LISTED RECORDS: Begin

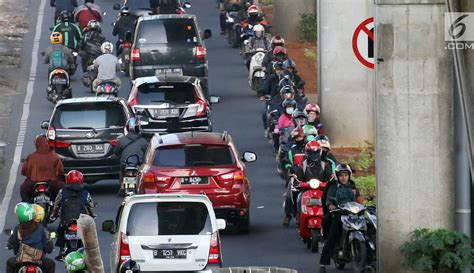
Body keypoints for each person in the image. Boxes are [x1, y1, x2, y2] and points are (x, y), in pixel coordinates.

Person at [319, 164, 361, 273]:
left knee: (368, 229)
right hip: (339, 215)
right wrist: (331, 206)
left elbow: (358, 200)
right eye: (341, 175)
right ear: (337, 176)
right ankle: (323, 264)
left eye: (346, 175)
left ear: (349, 176)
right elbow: (328, 200)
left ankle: (370, 261)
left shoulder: (353, 187)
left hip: (353, 215)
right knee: (332, 236)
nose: (343, 177)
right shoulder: (333, 187)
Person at [284, 140, 336, 226]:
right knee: (291, 194)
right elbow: (297, 178)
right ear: (307, 152)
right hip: (305, 190)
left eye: (316, 152)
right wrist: (296, 182)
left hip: (322, 190)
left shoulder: (326, 165)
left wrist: (331, 182)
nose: (313, 155)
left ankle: (331, 217)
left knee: (332, 198)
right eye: (311, 152)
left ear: (320, 152)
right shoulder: (302, 165)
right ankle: (291, 215)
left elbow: (331, 178)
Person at [50, 170, 96, 260]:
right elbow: (90, 206)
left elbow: (56, 204)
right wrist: (93, 215)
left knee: (60, 231)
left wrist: (54, 215)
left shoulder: (62, 192)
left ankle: (61, 249)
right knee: (89, 235)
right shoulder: (85, 193)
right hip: (81, 221)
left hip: (66, 221)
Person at [6, 202, 55, 273]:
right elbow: (46, 248)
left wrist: (17, 252)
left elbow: (15, 247)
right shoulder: (42, 229)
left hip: (22, 261)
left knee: (9, 262)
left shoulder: (18, 229)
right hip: (39, 261)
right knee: (51, 264)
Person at [20, 135, 65, 204]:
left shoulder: (31, 156)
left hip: (33, 183)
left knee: (23, 189)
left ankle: (28, 206)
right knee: (64, 190)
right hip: (52, 183)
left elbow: (24, 171)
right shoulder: (54, 156)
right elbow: (60, 171)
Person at [114, 116, 148, 196]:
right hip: (138, 164)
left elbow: (116, 152)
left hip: (125, 164)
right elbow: (147, 153)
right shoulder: (143, 141)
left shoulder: (121, 140)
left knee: (122, 171)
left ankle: (122, 187)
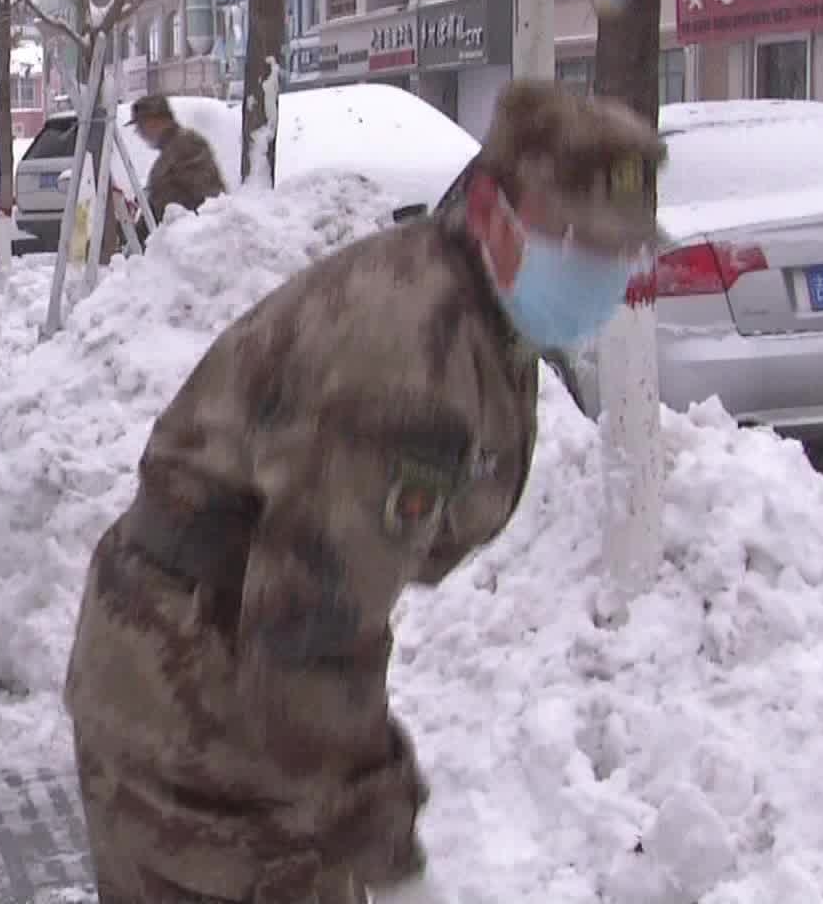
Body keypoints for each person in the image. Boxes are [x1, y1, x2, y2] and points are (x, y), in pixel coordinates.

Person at [64, 79, 666, 904]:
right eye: (579, 245)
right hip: (194, 696)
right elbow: (310, 630)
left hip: (231, 663)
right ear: (495, 215)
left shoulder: (475, 301)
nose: (605, 273)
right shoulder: (403, 362)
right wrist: (388, 854)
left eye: (622, 251)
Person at [131, 93, 224, 227]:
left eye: (141, 125)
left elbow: (203, 197)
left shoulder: (188, 145)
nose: (139, 132)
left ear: (158, 120)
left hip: (193, 236)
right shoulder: (171, 150)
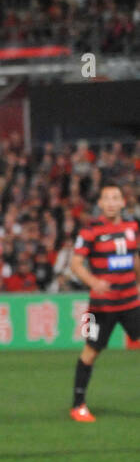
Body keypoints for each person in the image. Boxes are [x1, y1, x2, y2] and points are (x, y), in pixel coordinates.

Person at [70, 181, 138, 422]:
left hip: (131, 302)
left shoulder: (133, 226)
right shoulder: (90, 230)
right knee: (91, 351)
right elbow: (75, 264)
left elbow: (135, 258)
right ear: (100, 204)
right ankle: (78, 405)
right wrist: (93, 282)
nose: (111, 203)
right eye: (106, 198)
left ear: (122, 202)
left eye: (115, 198)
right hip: (101, 306)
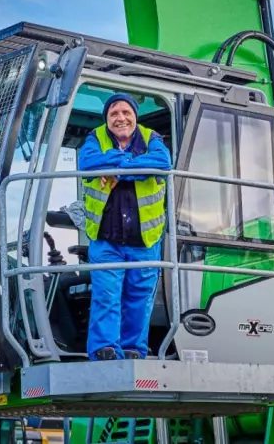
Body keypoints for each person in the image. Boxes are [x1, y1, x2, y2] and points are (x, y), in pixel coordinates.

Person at [77, 92, 172, 361]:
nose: (121, 118)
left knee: (139, 300)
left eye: (125, 112)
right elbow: (88, 162)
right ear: (107, 119)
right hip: (107, 240)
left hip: (145, 241)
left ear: (134, 116)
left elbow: (162, 163)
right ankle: (104, 349)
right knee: (106, 297)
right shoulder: (95, 138)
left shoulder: (151, 138)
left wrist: (118, 169)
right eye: (114, 114)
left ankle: (132, 350)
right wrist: (133, 165)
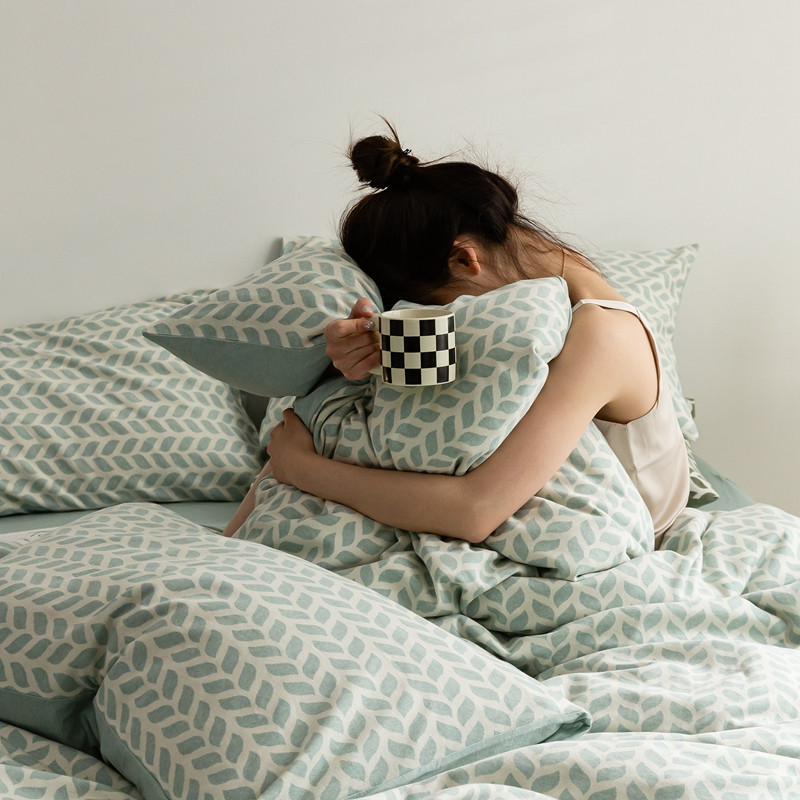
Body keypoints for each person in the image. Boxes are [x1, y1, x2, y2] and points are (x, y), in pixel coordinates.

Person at [224, 125, 690, 545]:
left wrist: (301, 468)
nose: (448, 317)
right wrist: (356, 361)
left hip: (615, 530)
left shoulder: (604, 333)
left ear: (465, 259)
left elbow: (476, 510)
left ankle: (232, 548)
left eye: (436, 305)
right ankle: (228, 548)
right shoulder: (539, 290)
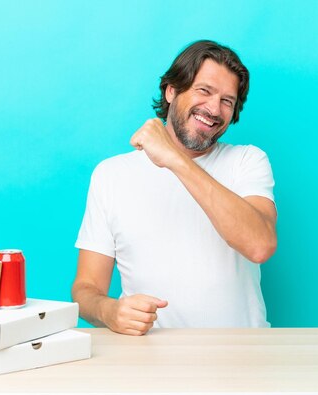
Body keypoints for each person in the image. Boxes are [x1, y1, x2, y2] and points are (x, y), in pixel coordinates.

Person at [72, 40, 277, 336]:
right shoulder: (111, 175)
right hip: (150, 360)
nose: (214, 109)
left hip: (241, 355)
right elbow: (85, 288)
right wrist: (110, 311)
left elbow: (260, 245)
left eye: (227, 101)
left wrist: (176, 159)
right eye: (204, 91)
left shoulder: (247, 161)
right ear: (171, 91)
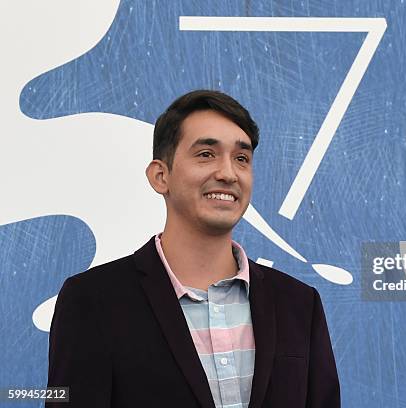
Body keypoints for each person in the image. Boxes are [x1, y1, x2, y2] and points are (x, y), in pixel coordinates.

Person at [46, 90, 340, 408]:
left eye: (241, 159)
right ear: (160, 176)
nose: (228, 173)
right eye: (205, 154)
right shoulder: (93, 300)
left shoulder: (298, 303)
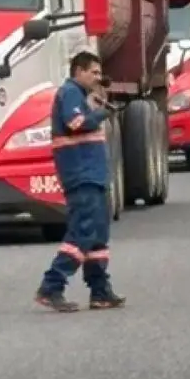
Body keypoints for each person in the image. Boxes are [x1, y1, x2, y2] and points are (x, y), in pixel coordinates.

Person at [35, 50, 126, 313]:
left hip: (93, 175)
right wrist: (102, 113)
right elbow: (76, 123)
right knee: (82, 232)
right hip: (81, 175)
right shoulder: (71, 93)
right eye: (94, 73)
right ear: (79, 71)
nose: (98, 78)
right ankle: (52, 286)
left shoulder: (82, 95)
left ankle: (100, 291)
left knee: (97, 235)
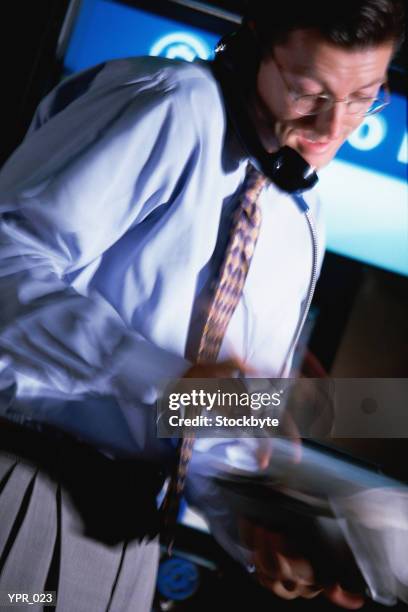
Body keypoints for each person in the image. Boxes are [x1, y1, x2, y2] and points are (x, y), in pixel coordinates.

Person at [0, 0, 404, 610]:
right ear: (253, 45)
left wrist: (254, 531)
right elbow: (8, 260)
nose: (332, 127)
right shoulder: (170, 103)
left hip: (132, 542)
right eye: (307, 91)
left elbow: (212, 419)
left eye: (362, 97)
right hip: (27, 491)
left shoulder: (303, 214)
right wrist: (163, 379)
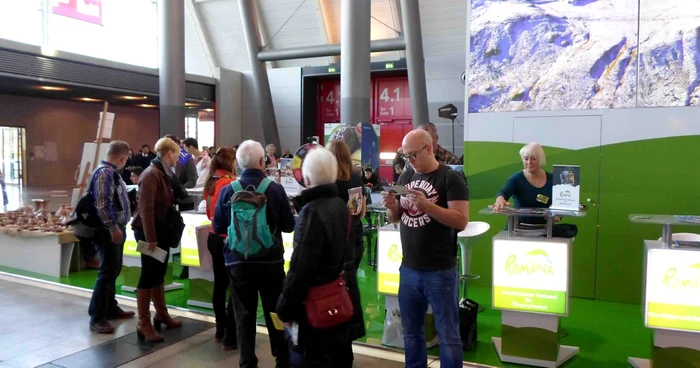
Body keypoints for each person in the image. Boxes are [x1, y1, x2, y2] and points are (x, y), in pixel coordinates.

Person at [381, 129, 470, 368]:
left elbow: (461, 220)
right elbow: (397, 218)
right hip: (409, 267)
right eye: (405, 156)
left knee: (448, 336)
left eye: (413, 155)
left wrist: (427, 206)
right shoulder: (406, 177)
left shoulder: (450, 178)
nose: (408, 161)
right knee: (411, 333)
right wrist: (391, 207)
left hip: (439, 270)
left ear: (429, 148)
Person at [213, 140, 295, 368]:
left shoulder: (228, 190)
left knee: (243, 313)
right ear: (262, 162)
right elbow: (289, 226)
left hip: (237, 261)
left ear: (238, 164)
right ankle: (281, 358)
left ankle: (247, 361)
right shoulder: (274, 189)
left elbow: (218, 227)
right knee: (274, 311)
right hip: (270, 261)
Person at [276, 147, 353, 367]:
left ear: (306, 178)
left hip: (313, 306)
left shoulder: (310, 213)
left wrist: (285, 306)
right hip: (336, 298)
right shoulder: (340, 206)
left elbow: (301, 268)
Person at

LISTED RECORDS: End

Out of the records above, pull each line containing the word "nose".

nose: (343, 177)
nose: (313, 155)
nose: (605, 273)
nose: (139, 132)
nose: (111, 203)
nose: (121, 118)
nose: (448, 317)
nose: (214, 109)
nose: (228, 173)
nose: (98, 78)
nose: (332, 127)
nose: (408, 161)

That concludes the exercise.